#### [TASK TO CARRY OUT]
Return the data. Every word must match.

START INFORMATION SUPPLIED

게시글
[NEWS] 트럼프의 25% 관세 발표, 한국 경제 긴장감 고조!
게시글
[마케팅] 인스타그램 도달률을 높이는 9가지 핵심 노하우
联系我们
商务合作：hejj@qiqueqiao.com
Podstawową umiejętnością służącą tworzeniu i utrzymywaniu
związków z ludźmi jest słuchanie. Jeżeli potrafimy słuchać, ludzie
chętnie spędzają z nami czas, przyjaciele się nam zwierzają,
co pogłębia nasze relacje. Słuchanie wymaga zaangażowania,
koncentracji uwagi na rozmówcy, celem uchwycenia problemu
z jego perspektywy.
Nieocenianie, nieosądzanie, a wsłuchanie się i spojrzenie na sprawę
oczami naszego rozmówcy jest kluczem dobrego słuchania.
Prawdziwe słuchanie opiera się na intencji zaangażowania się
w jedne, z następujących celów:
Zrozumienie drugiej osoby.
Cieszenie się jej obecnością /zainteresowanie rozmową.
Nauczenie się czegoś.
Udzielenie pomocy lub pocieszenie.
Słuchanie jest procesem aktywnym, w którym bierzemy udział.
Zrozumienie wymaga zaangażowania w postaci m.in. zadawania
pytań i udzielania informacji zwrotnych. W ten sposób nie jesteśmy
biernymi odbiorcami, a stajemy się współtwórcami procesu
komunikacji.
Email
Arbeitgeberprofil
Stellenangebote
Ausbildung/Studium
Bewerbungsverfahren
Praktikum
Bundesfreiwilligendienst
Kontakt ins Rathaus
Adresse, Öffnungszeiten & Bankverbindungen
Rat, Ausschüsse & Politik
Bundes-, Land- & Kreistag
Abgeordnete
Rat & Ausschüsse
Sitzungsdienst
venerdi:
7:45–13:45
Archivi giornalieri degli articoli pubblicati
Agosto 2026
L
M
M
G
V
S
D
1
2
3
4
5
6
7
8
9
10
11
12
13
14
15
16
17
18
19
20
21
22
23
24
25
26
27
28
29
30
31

END INFORMATION SUPPLIED

#### [ANSWER SPACE]
게시글
[NEWS] 트럼프의 25% 관세 발표, 한국 경제 긴장감 고조!
게시글
[마케팅] 인스타그램 도달률을 높이는 9가지 핵심 노하우
联系我们
商务合作：hejj@qiqueqiao.com
Podstawową umiejętnością służącą tworzeniu i utrzymywaniu
związków z ludźmi jest słuchanie. Jeżeli potrafimy słuchać, ludzie
chętnie spędzają z nami czas, przyjaciele się nam zwierzają,
co pogłębia nasze relacje. Słuchanie wymaga zaangażowania,
koncentracji uwagi na rozmówcy, celem uchwycenia problemu
z jego perspektywy.
Nieocenianie, nieosądzanie, a wsłuchanie się i spojrzenie na sprawę
oczami naszego rozmówcy jest kluczem dobrego słuchania.
Prawdziwe słuchanie opiera się na intencji zaangażowania się
w jedne, z następujących celów:
Zrozumienie drugiej osoby.
Cieszenie się jej obecnością /zainteresowanie rozmową.
Nauczenie się czegoś.
Udzielenie pomocy lub pocieszenie.
Słuchanie jest procesem aktywnym, w którym bierzemy udział.
Zrozumienie wymaga zaangażowania w postaci m.in. zadawania
pytań i udzielania informacji zwrotnych. W ten sposób nie jesteśmy
biernymi odbiorcami, a stajemy się współtwórcami procesu
komunikacji.
Email
Arbeitgeberprofil
Stellenangebote
Ausbildung/Studium
Bewerbungsverfahren
Praktikum
Bundesfreiwilligendienst
Kontakt ins Rathaus
Adresse, Öffnungszeiten & Bankverbindungen
Rat, Ausschüsse & Politik
Bundes-, Land- & Kreistag
Abgeordnete
Rat & Ausschüsse
Sitzungsdienst
venerdi:
7:45–13:45
Archivi giornalieri degli articoli pubblicati
Agosto 2026
L
M
M
G
V
S
D
1
2
3
4
5
6
7
8
9
10
11
12
13
14
15
16
17
18
19
20
21
22
23
24
25
26
27
28
29
30
31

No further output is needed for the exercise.